In 2011, Harvard Business Review published the concept of Creating Shared Value, saying this about the need for business to create greater benefit for the community: 

"Capitalism is an unparalleled vehicle for meeting human needs, improving efficiency, creating jobs, and building wealth. But a narrow conception of capitalism has prevented business from harnessing its full potential to meet society’s broader challenges. The opportunities have been there all along but have been overlooked. Businesses acting as businesses, not as charitable donors, are the most powerful force for addressing the pressing issues we face. The moment for a new conception of capitalism is now; society’s needs are large and growing, while customers, employees, and a new generation of young people are asking business to step up.

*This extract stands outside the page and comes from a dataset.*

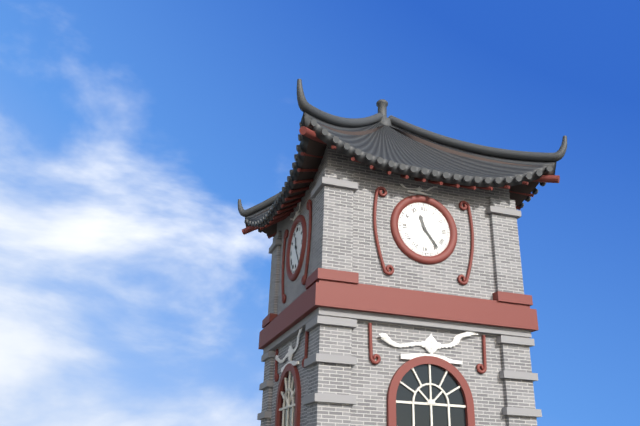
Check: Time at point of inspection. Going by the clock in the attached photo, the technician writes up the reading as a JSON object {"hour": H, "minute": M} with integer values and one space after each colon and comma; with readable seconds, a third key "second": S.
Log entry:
{"hour": 11, "minute": 24}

The purpose of the corporation must be redefined as creating shared value, not just profit per se. This will drive the next wave of innovation and productivity growth in the global economy. It will also reshape capitalism and its relationship to society. Perhaps most important of all, learning how to create shared value is our best chance to legitimize business again."

The opportunities had not been overlooked, however. Four years earlier , a 'Marshall Plan' proposal had been delivered to the goverment of Ukraine and published in a web magazine. It made much the same argument for a social enterprise development centre, calling on forward thinking businesses to collaborate.

It is almost impossible to overstate the need for social enterprise in Ukraine. The nation is plagued by widespread socioeconomic problems and deficiencies, with a host of disparate, haphazard, uncoordinated efforts aimed at solving them. In order to understand the overwhelming critical need for social enterprise and a formal national center to facilitate social enterprise, an operational definition for social enterprise is essential.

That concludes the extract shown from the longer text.